H2A.Z regulates transcription, DNA repair, suppression of antisense RNA, and RNA Polymerase II recruitment. Notable features of H2A.Z include a sequence motif 'DEELD,' a one amino acid insertion in L1-loop, and a one amino acid deletion in the docking domain relative to canonical H2A. Variant H2A.Z.2 was suggested to be driving the progression of melanoma. Canonical H2A can be exchanged in nucleosomes for H2A.Z with special remodeling enzymes. macroH2A contains a histone fold domain and an extra, long C-terminal macro domain which can bind poly-ADP-ribose. This histone variant is used in X-inactivation and transcriptional regulation. Structures of both domains are available, but the inter-domain linker is too flexible to be crystallized.
H2A.B (Barr body deficient variant) is a rapidly evolving mammal specific variant, known for its involvement in spermatogenesis. H2A.B has a shortened docking domain, which wraps around a short DNA region. H2A.L and H2A.P variants are closely related to H2A.B, but are less studied. H2A.W is a plant specific variant with SPKK motifs at the N-terminus with a putative minor-groove-binding activity. H2A.1 is a mammalian testis, oocyte and zygote specific variant. It can preferentially dimerize with H2B.1. It is so far characterized only in mouse, but a similar gene in human is available which is located at the end of the largest histone gene cluster. Currently other less extensively studied H2A variants are starting to emerge such as H2A.J.

== Variants of histone H2B ==
H2B histone type is known to have a limited number of variants at least in mammals, apicomplexa and sea urchins. H2B.1 is a testis, oocyte and zygote specific variant that forms subnucleosomal particles, at least, in spermatids. It can dimerize with H2A.L and H2A.1. H2B.W is involved in spermatogenesis, telomere associated functions in sperm and is found in spermatogenic cells. It is characterized by the extension of the N-terminal tail. subH2B participates in regulation of spermiogenesis and is found in non-nucleosomal particle in the subacrosome of spermatozoa. This variant has a bipartite nuclear localization signal.

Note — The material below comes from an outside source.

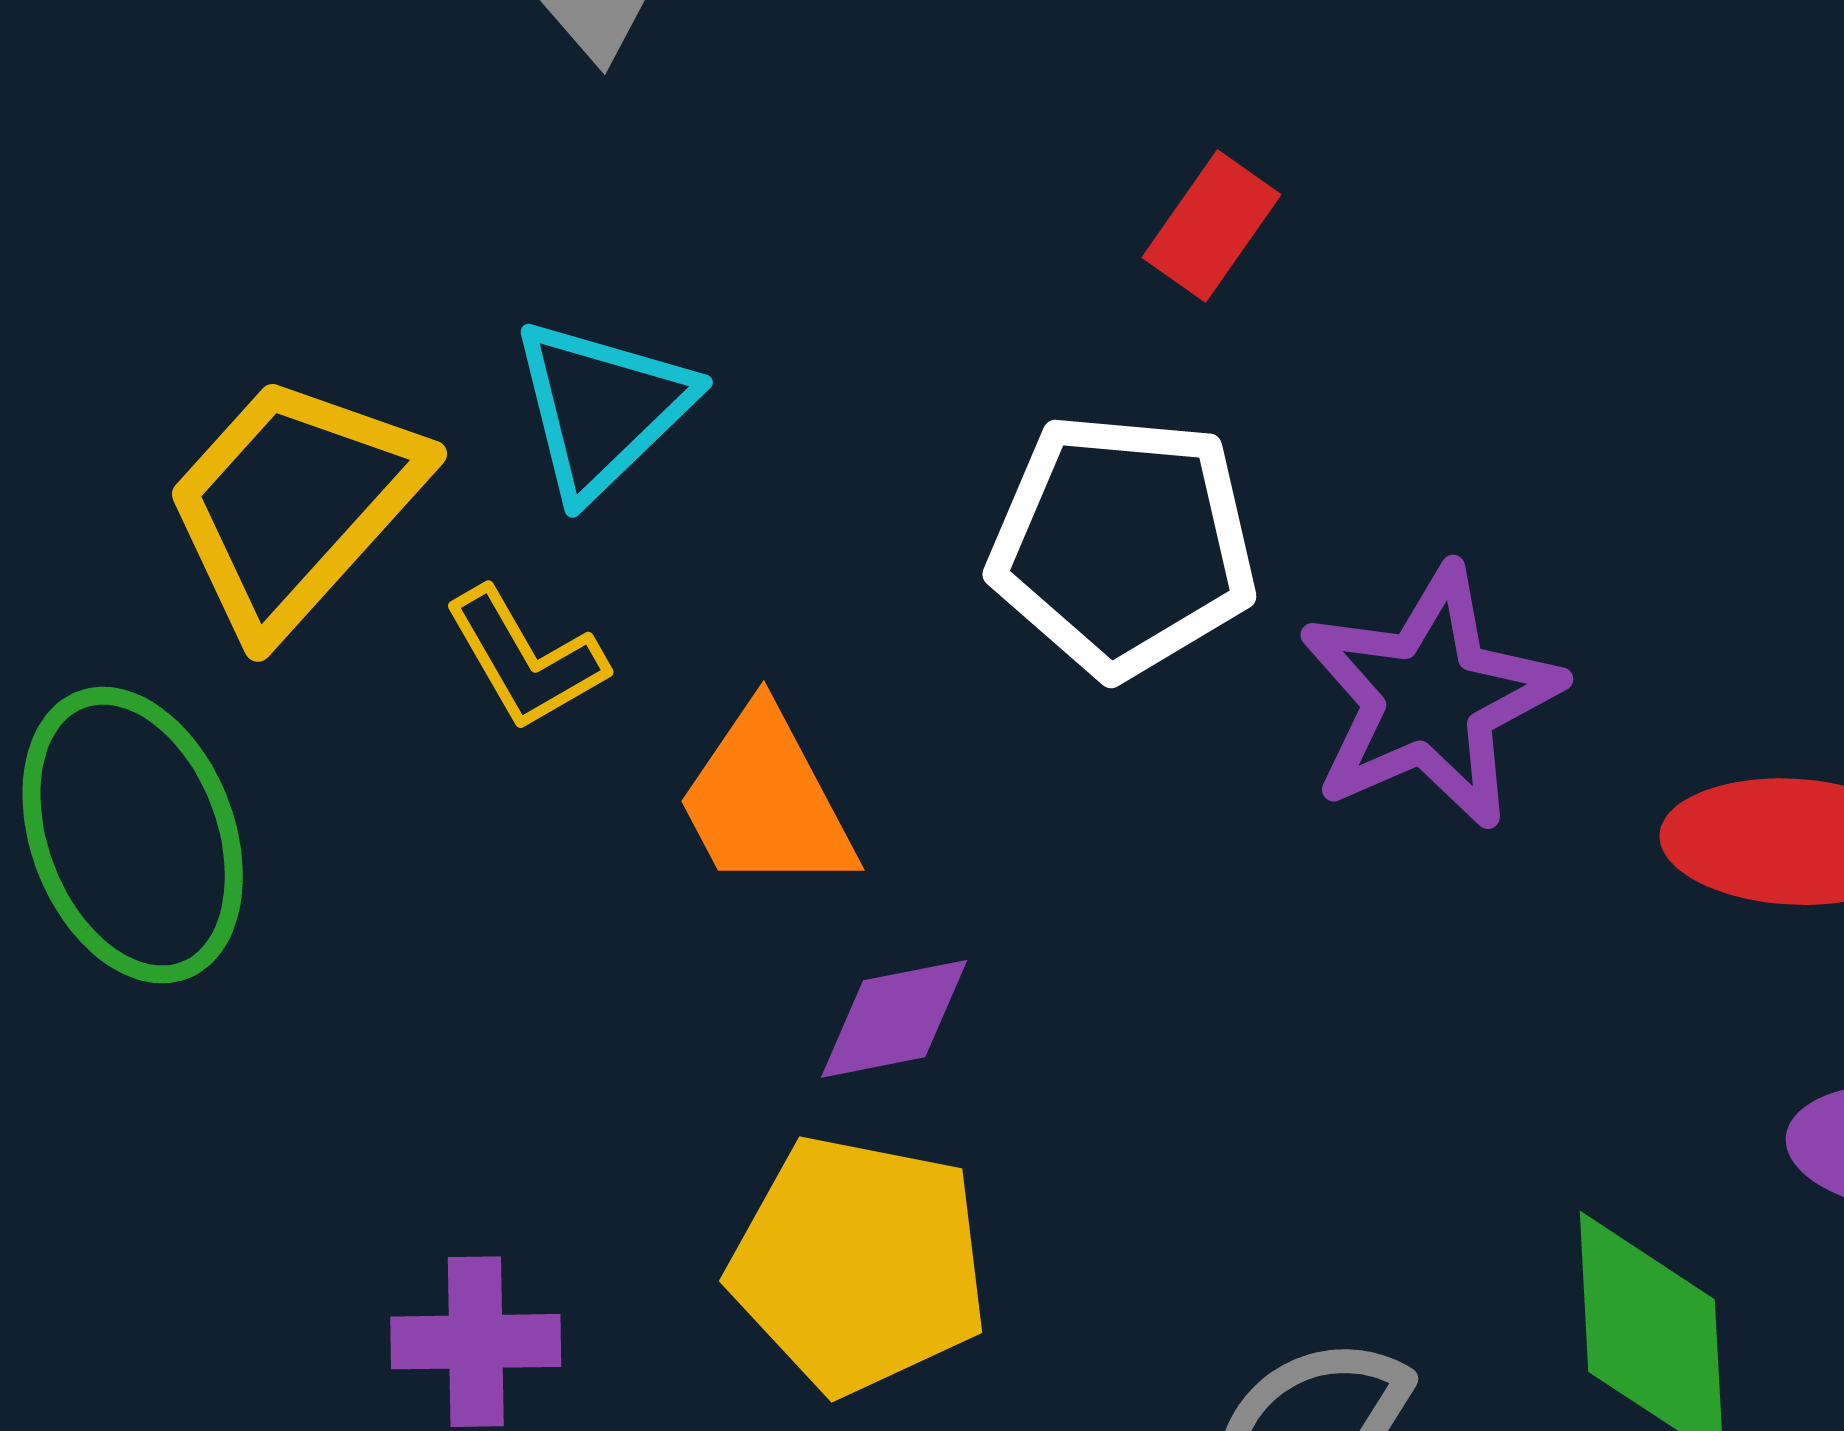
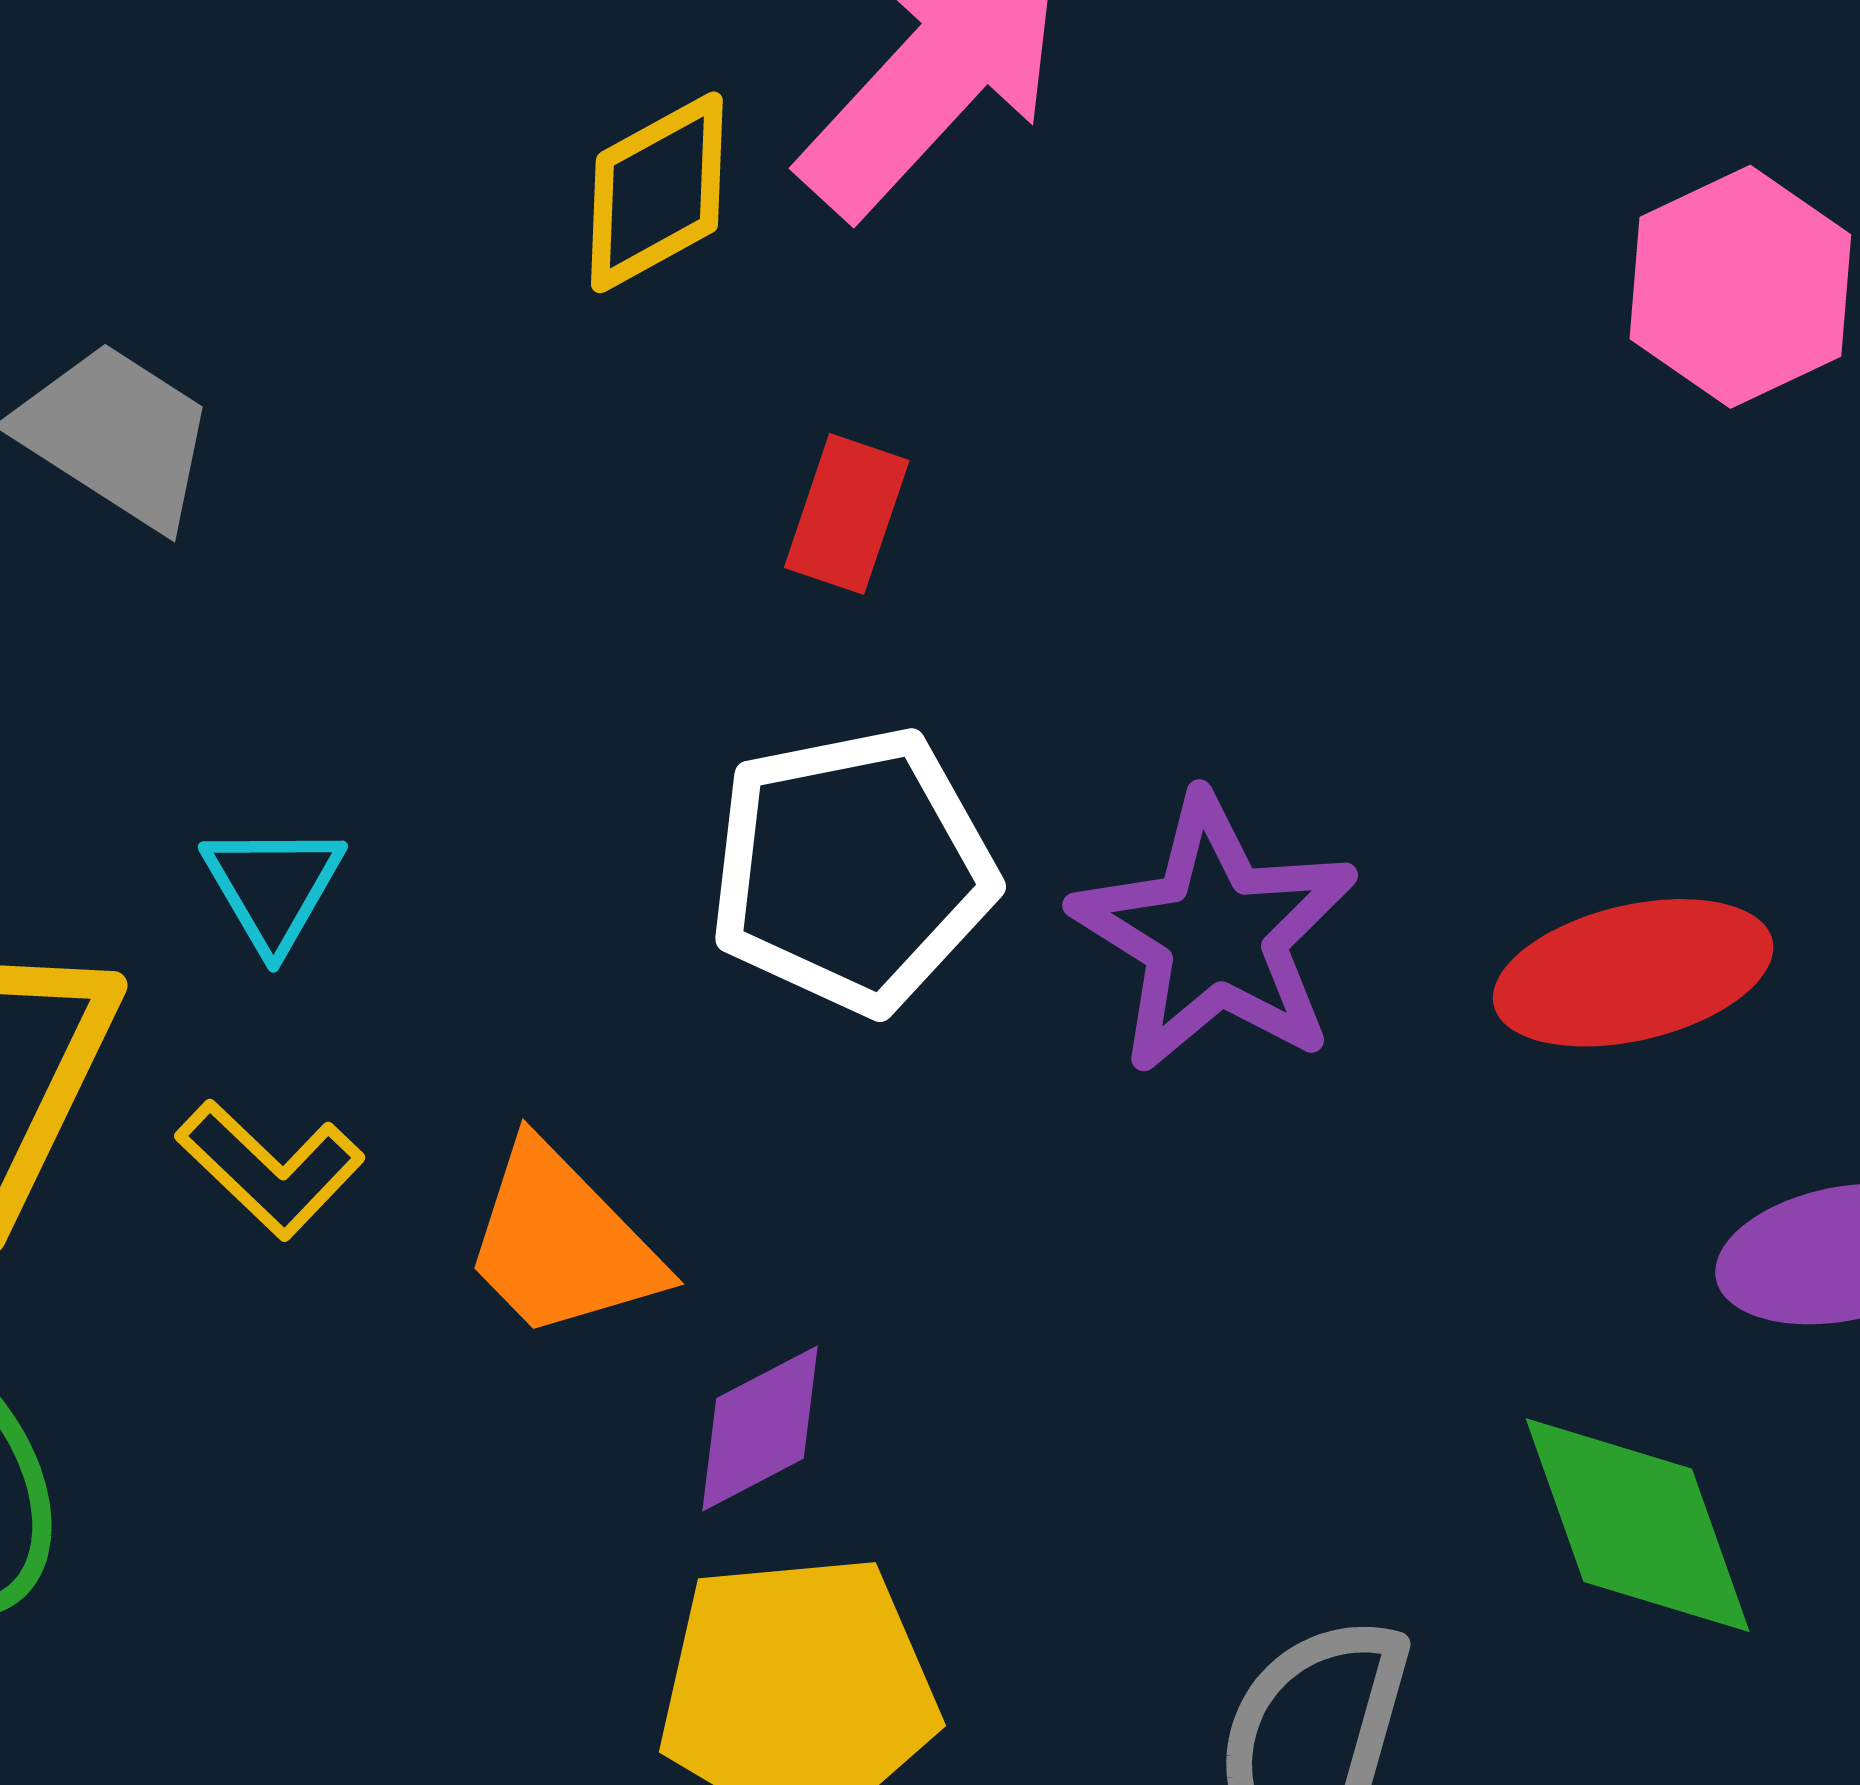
cyan triangle: (602, 408) -> (273, 887), size x0.7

H2B.Z is an apicomplexan specific variant that is known to interact with H2A.Z. 'sperm H2B' is a putative group that contains sperm H2B histones from sea and sand urchins and potentially is common for Echinacea. Recently discovered variant H2B.E is involved in the regulation of olfactory neuron function in mice.

== Databases and resources ==
"HistoneDB 2.0 - with variants", a database of histones and their variants maintained by National Center for Biotechnology Information, currently serves as the most comprehensive manually curated resource on histones and their variants that follows the new unified phylogeny-based nomenclature of histone variants.
"Histome: The Histone Infobase" is manually curated database of histone variants in humans and associated post-translational modifications as well as modifying enzymes. MS_HistoneDB is a proteomics-oriented manually curated databases for mouse and human histone variants.